A group of high school students used a tiny, inexpensive computer to try to measure Earth’s magnetic field from the International Space Station, showing a way to affordably explore and understand our planet.
In the American Journal of Physics, published on behalf of the American Association of Physics Teachers by AIP Publishing, three high school students from Portugal, along with their faculty mentor, report the results of their project. The students programmed an add-on board for the Raspberry Pi computer to take measurements of Earth’s magnetic field in orbit. This add-on component, known as the Sense Hat, contained a magnetometer, gyroscope, accelerometer, and sensors for temperature, pressure, and humidity.
The European Space Agency teamed up with the U.K.’s Raspberry Pi Foundation to hold a contest for high school students. The contest, known as the Astro Pi Challenge, required the students to program a Raspberry Pi computer with code to be run aboard the space station.
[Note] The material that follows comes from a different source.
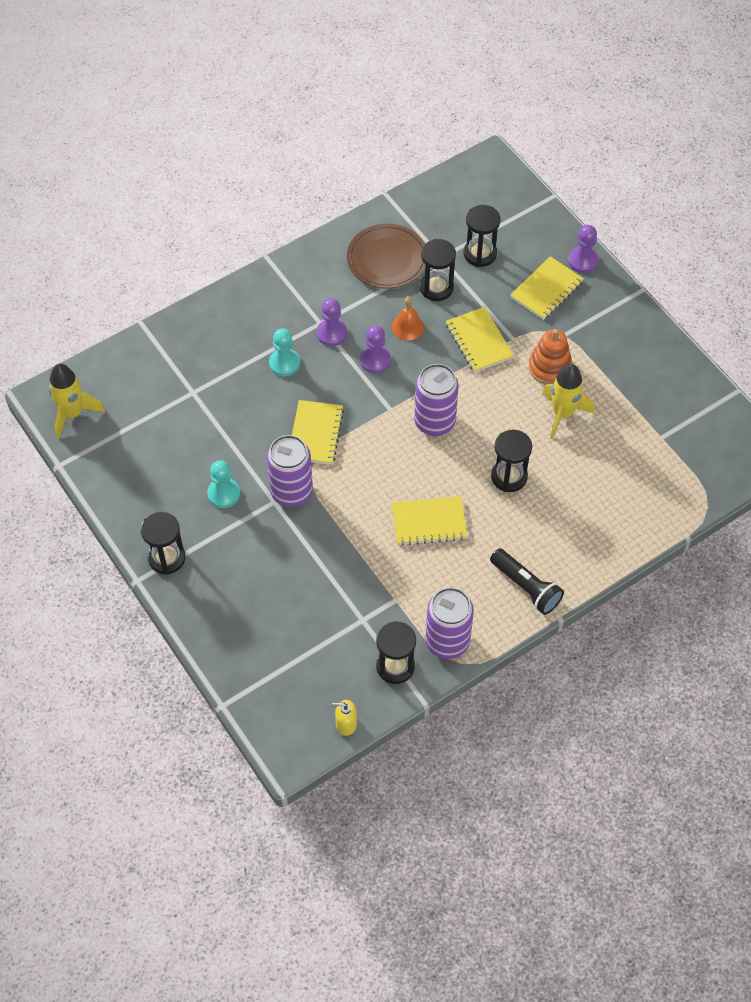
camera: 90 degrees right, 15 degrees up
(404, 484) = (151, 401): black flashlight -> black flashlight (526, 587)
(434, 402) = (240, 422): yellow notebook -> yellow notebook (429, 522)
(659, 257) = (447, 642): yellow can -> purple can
The students used the data acquired from the space station to map out Earth’s magnetic field and compared their results to data provided by the International Geomagnetic Reference Field (IGRF), which uses measurements from observatories and satellites to compute Earth’s magnetic field.
“I saw the Astro Pi challenge as an opportunity to broaden my knowledge and skill set, and it ended up introducing me to the complex but exciting reality of the practical world,” Lourenço Faria, co-author and one of the students involved in the project, said.
The IGRF data is updated every five years, so the students compared their measurements, taken in April 2021, with the latest IGRF data from 2020. They found their data differed from the IGRF results by a significant, but fixed, amount. This difference could be due to a static magnetic field inside the space station.
The students repeated their analysis using another 15 orbits worth of ISS data and found a slight improvement in results. The students thought it surprising the main features of Earth’s magnetic field could be reconstructed with only three hours’ worth of measurements from their low-cost magnetometer aboard the space station.
Although this project was carried out aboard the space station, it could easily be adapted to ground-based measurements using laboratory equipment or magnetometer apps for smartphones.
“Taking measurements around the globe and sharing data via the internet or social media would make for an interesting science project that could connect students in different countries,” said Nuno Barros e Sá, co-author and faculty mentor for the students.
The article “Modeling the Earth’s magnetic field” is authored by Nuno Barros e Sá, Lourenço Faria, Bernardo Alves, and Miguel Cymbron. The article will appear in American Journal of Physics on May 23, 2022.